I have been trying to understand a sketch of a proof from P. Gabriel's article "Finite representation type is open".

Let $F$ be an algebraically closed field, and let $R$ be a finite dimensional $F$-algebra. Let $\operatorname{Mod}(R,F^n)$ denote the set of all $R$-module structures on $F^n$. Then $\operatorname{Mod}(R,F^n)$ has the structure of a scheme over $F$. Furthermore, the algebraic group $G = GL(F^n)$ acts on $\operatorname{Mod}(R,F^n)$, essentially by conjugation.

Let $M$ be a fixed $R$-module structure on $F^n$. The orbit $G.M$ is locally closed in $\operatorname{Mod}(R,F^n)$, and it is given its reduced scheme structure. Then the natural map $f\colon G \to G.M$, given by multiplication by $M$, is faithfully flat. Gabriel claims that $f$ is smooth. The way he draws this conclusion is by saying that the stabilizer of $M$ is $\operatorname{Aut}_R(M)$, which is an open subset of $\operatorname{Hom}_R(M,M)$, so it is smooth. My question has to do with understanding this.

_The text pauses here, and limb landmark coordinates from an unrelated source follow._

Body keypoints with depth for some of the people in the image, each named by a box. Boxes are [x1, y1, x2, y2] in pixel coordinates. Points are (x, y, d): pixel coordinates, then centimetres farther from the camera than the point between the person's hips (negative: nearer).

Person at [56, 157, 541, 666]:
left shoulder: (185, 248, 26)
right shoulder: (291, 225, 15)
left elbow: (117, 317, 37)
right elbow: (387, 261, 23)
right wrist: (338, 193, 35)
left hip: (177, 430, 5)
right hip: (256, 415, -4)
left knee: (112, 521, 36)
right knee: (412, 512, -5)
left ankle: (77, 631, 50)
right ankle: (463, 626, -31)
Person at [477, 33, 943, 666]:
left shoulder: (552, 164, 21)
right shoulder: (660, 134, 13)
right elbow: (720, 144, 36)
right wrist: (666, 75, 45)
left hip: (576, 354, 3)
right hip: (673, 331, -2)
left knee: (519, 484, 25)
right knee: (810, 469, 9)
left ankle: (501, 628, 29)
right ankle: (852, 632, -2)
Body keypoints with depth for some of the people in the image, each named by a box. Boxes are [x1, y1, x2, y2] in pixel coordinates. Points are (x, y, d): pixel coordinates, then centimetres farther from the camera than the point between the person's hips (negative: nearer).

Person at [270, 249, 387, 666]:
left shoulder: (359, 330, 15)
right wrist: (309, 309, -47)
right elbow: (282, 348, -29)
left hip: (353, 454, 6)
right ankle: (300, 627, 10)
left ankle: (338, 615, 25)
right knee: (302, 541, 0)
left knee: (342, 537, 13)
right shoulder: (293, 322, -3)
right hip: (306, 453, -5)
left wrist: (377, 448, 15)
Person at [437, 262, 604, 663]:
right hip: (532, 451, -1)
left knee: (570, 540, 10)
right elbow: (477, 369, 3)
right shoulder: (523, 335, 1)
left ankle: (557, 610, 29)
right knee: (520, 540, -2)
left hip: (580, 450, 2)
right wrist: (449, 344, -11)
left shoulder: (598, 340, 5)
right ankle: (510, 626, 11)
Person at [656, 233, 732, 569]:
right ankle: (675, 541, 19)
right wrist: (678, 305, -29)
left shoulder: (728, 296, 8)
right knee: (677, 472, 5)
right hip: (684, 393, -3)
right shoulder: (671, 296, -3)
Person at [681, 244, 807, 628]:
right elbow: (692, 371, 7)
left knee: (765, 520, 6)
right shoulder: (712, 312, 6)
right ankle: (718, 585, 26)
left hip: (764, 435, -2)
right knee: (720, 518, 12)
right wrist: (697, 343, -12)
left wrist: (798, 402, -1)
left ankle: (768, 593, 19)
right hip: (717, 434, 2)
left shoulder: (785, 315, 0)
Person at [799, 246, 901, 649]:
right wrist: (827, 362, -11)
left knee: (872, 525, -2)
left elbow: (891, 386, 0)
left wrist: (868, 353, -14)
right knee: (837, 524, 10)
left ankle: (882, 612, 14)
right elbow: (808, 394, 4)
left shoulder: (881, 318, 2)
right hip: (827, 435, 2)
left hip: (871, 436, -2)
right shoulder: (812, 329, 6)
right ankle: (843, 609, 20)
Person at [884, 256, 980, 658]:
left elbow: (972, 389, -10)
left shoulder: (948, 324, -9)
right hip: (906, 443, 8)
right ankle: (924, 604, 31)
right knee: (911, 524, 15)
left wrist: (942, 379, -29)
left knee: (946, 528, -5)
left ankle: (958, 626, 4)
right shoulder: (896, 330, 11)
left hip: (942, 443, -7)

I am assuming that the stabilizer $\operatorname{Stab}(M)$ is the fibre of $f$ over $M$, which has a natural scheme structure. Since $F$ is algebraically closed, and everything is finite type over $F$, to prove that $f$ is smooth, it suffices to show that this fibre is smooth over $F$. Note that this approach means that I have to take the natural scheme structure on the fibre.

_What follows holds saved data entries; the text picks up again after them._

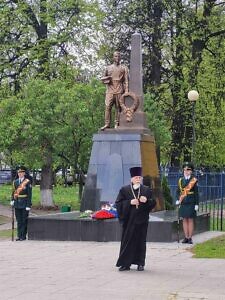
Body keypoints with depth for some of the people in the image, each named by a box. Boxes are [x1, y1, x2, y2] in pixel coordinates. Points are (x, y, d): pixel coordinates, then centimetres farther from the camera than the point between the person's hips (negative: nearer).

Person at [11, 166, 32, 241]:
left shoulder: (27, 182, -6)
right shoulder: (15, 182, 10)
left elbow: (29, 194, -7)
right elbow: (13, 192, 15)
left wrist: (28, 205, -12)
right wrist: (12, 200, -2)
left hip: (24, 204, -4)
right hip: (17, 204, 5)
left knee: (24, 220, 0)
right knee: (18, 221, 8)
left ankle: (23, 236, 6)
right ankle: (19, 236, 13)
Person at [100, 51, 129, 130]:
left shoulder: (123, 68, 12)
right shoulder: (108, 68, 18)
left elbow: (126, 80, 5)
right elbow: (102, 78, 21)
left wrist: (126, 91, -7)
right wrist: (107, 79, -3)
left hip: (119, 91, -1)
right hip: (110, 90, 1)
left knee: (118, 107, -4)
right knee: (108, 107, -9)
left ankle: (117, 124, -2)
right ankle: (107, 124, -10)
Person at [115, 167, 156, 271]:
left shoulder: (147, 190, 8)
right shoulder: (124, 190, 3)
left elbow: (153, 202, 7)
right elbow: (118, 203, -1)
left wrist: (146, 201, -14)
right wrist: (130, 202, -15)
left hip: (141, 220, 1)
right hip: (129, 220, -1)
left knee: (141, 241, 4)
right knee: (127, 241, -1)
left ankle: (140, 263, 13)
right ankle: (125, 263, 4)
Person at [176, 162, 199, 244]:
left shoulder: (194, 180, -2)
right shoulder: (181, 180, 9)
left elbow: (196, 193, -1)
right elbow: (178, 191, 15)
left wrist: (196, 204, -5)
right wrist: (178, 199, -2)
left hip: (191, 203, -4)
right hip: (183, 203, 4)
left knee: (190, 220, 0)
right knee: (184, 220, 6)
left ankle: (190, 238, 3)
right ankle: (186, 237, 11)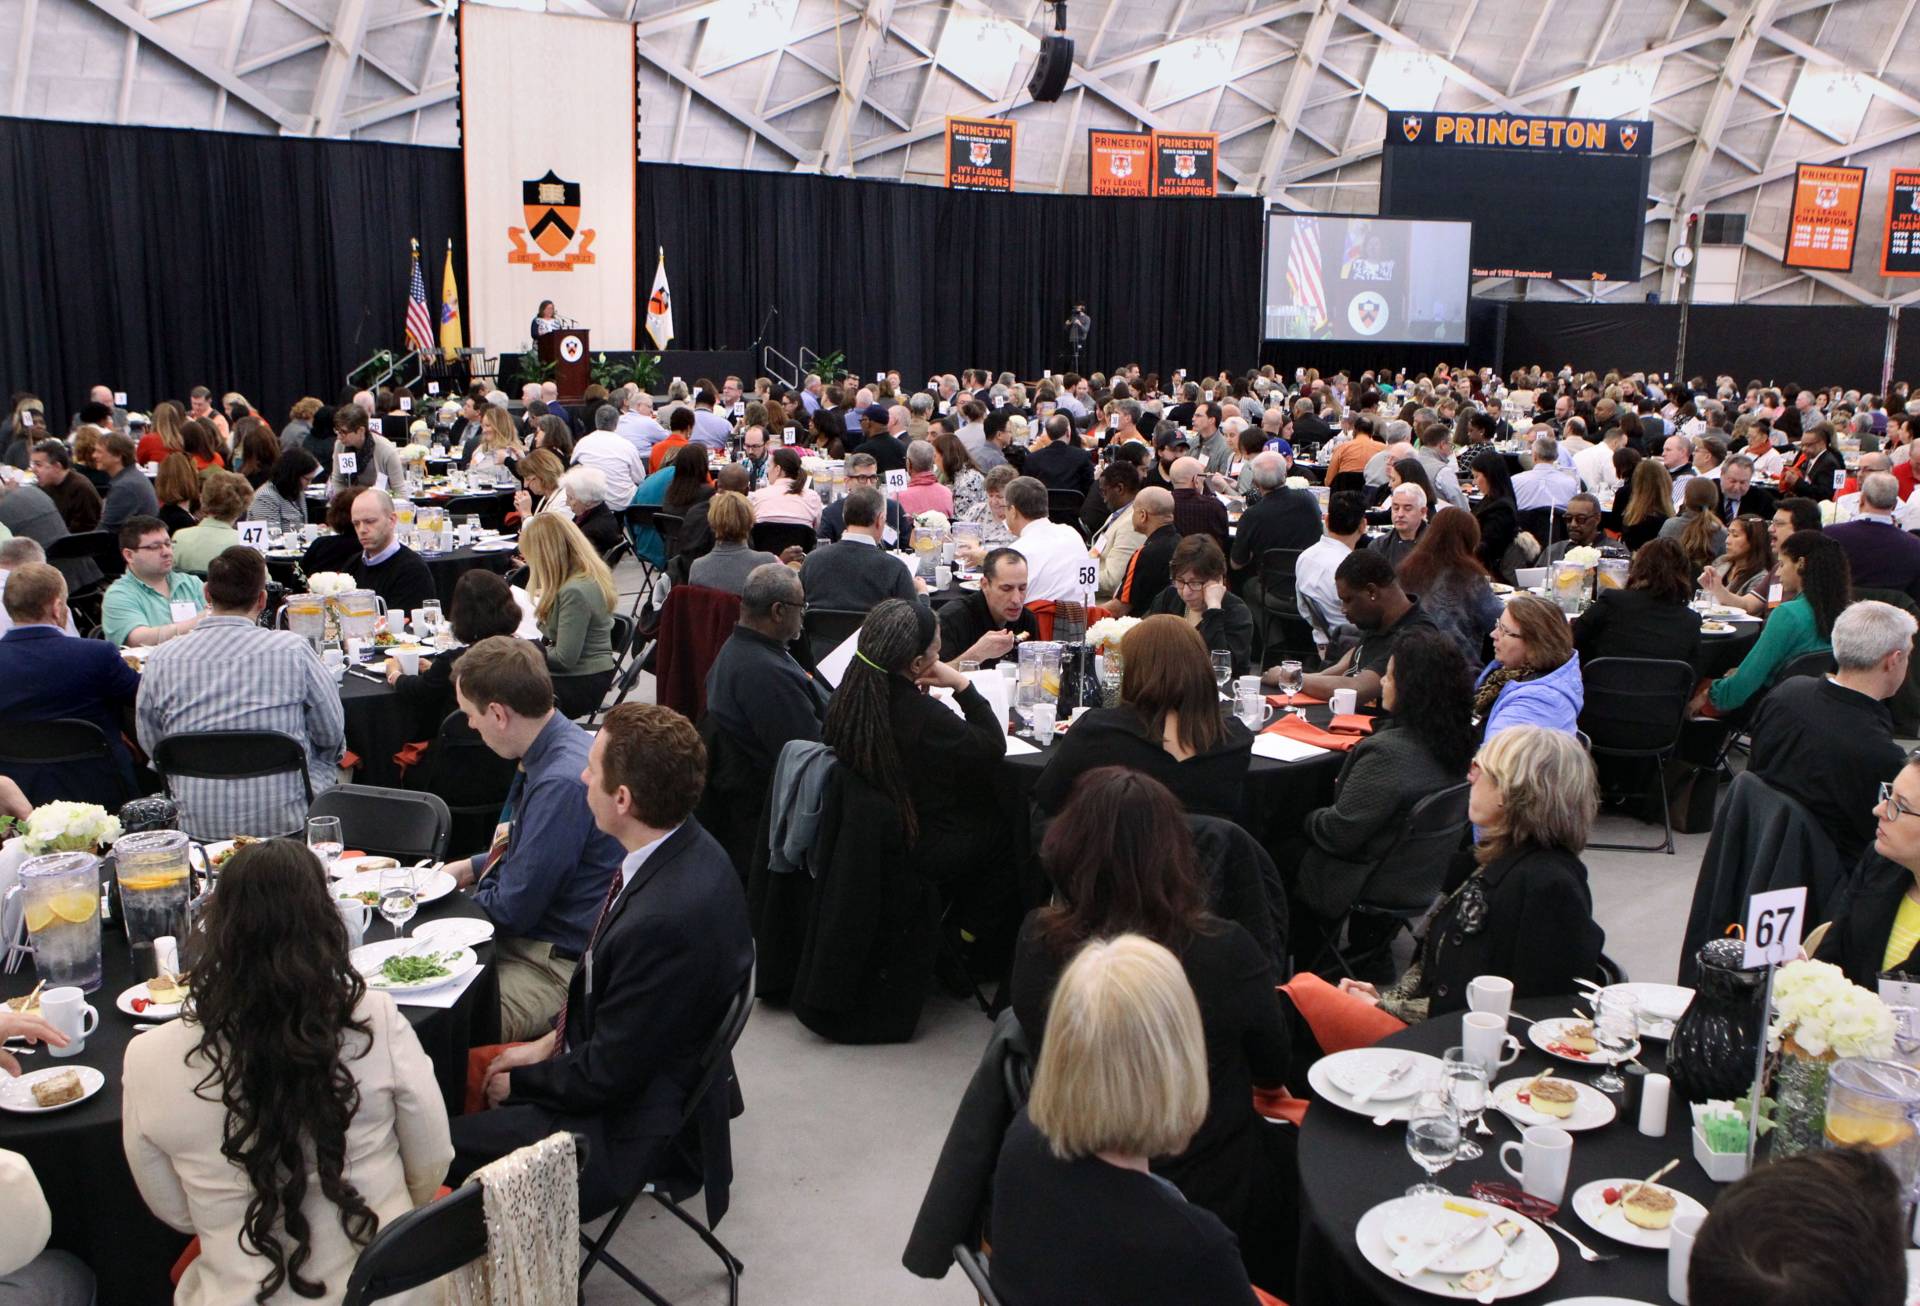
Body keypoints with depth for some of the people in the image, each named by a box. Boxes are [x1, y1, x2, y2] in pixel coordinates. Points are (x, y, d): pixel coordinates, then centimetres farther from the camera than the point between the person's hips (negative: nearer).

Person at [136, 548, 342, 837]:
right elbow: (333, 737, -1)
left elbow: (151, 745, 8)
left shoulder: (160, 661, -5)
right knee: (325, 762, 26)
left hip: (198, 826, 3)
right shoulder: (292, 650, -12)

The closed points of this fibre are definitely equivalent to the set of closed points of $\operatorname{Aut}_R(M)$. So, my questions are:

Why are $\operatorname{Stab}(M)$ and $\operatorname{Aut}_R(M)$ isomorphic as schemes?, and why is $\operatorname{Aut}_R(M)$ smooth over $F$? Any help would be appreciated.